Additionally, Laurence Brown, director of the Office of Medical Services at State, said about 70 percent to 80 percent of civilian employees returning from the Middle East develop emotional problems. But since the Iraq war started in 2003, there have been only 12 to 15 reported cases of full-blown post-traumatic stress disorder, he said.
Still, lawmakers argued that because debriefings are not mandatory, there could be many cases that have gone unnoticed. "I'm trying to understand the numbers," Ackerman said. "Those 15 cases of PTSD are based on the 10 percent of the people you've seen so far. Is it reasonable to assume that there would be 10 to 15 out of every 10 percent?"

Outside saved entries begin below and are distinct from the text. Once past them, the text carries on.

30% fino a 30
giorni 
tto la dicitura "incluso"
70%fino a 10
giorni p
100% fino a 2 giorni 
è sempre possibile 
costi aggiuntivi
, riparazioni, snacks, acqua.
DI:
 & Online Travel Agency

Brown said it is possible that many cases have gone unnoticed, largely because many employees fear that seeking help would hurt their career by causing them to lose their medical or security clearances, or that colleagues would view them as incapable on the job.
Brown added State has developed a survey for all Iraq returnees, which was posted on the department's intranet on June 1. The survey will run until the end of the month, with the hope of capturing mental health information from most of the roughly 2,000 Foreign Service employees who have served under difficult circumstances since the start of the Iraq war, he said. In July, the department will offer support groups for employees returning from unaccompanied high-stress assignments, Brown said.
Steve Kashkett, vice president of the American Foreign Service Association, which represents Foreign Service employees, said preliminary results from the survey suggest that post-traumatic stress disorder may affect more than 40 percent of employees, a level similar to that in the military.
"Foreign Service members by nature are tough, adaptable individuals, accustomed to difficult hardship postings and used to putting up with adverse situations without objection," Kashkett said. "We are therefore concerned that many who are suffering from post-traumatic stress may not be coming forward out of fear of being labeled as complainers. They also fear retaliation for speaking out."
Staples said State recently has made outbriefings mandatory, but lawmakers said the department has not enforced this rule. Members of the subcommittee recommended that State put in place an outbriefing program that not only would assess employees' mental health but would also reassure them of privacy protections.
Lawmakers also recommended that the department work with insurance providers to make sure post-traumatic stress disorder treatment is covered and there are a sufficient number of qualified therapists available under the health plans provided.
"I think it's time for the department to … make changes so employees are confident that they have the information and support necessary to help them live and work in a war zone and to adjust to normal life when they return," Ackerman said.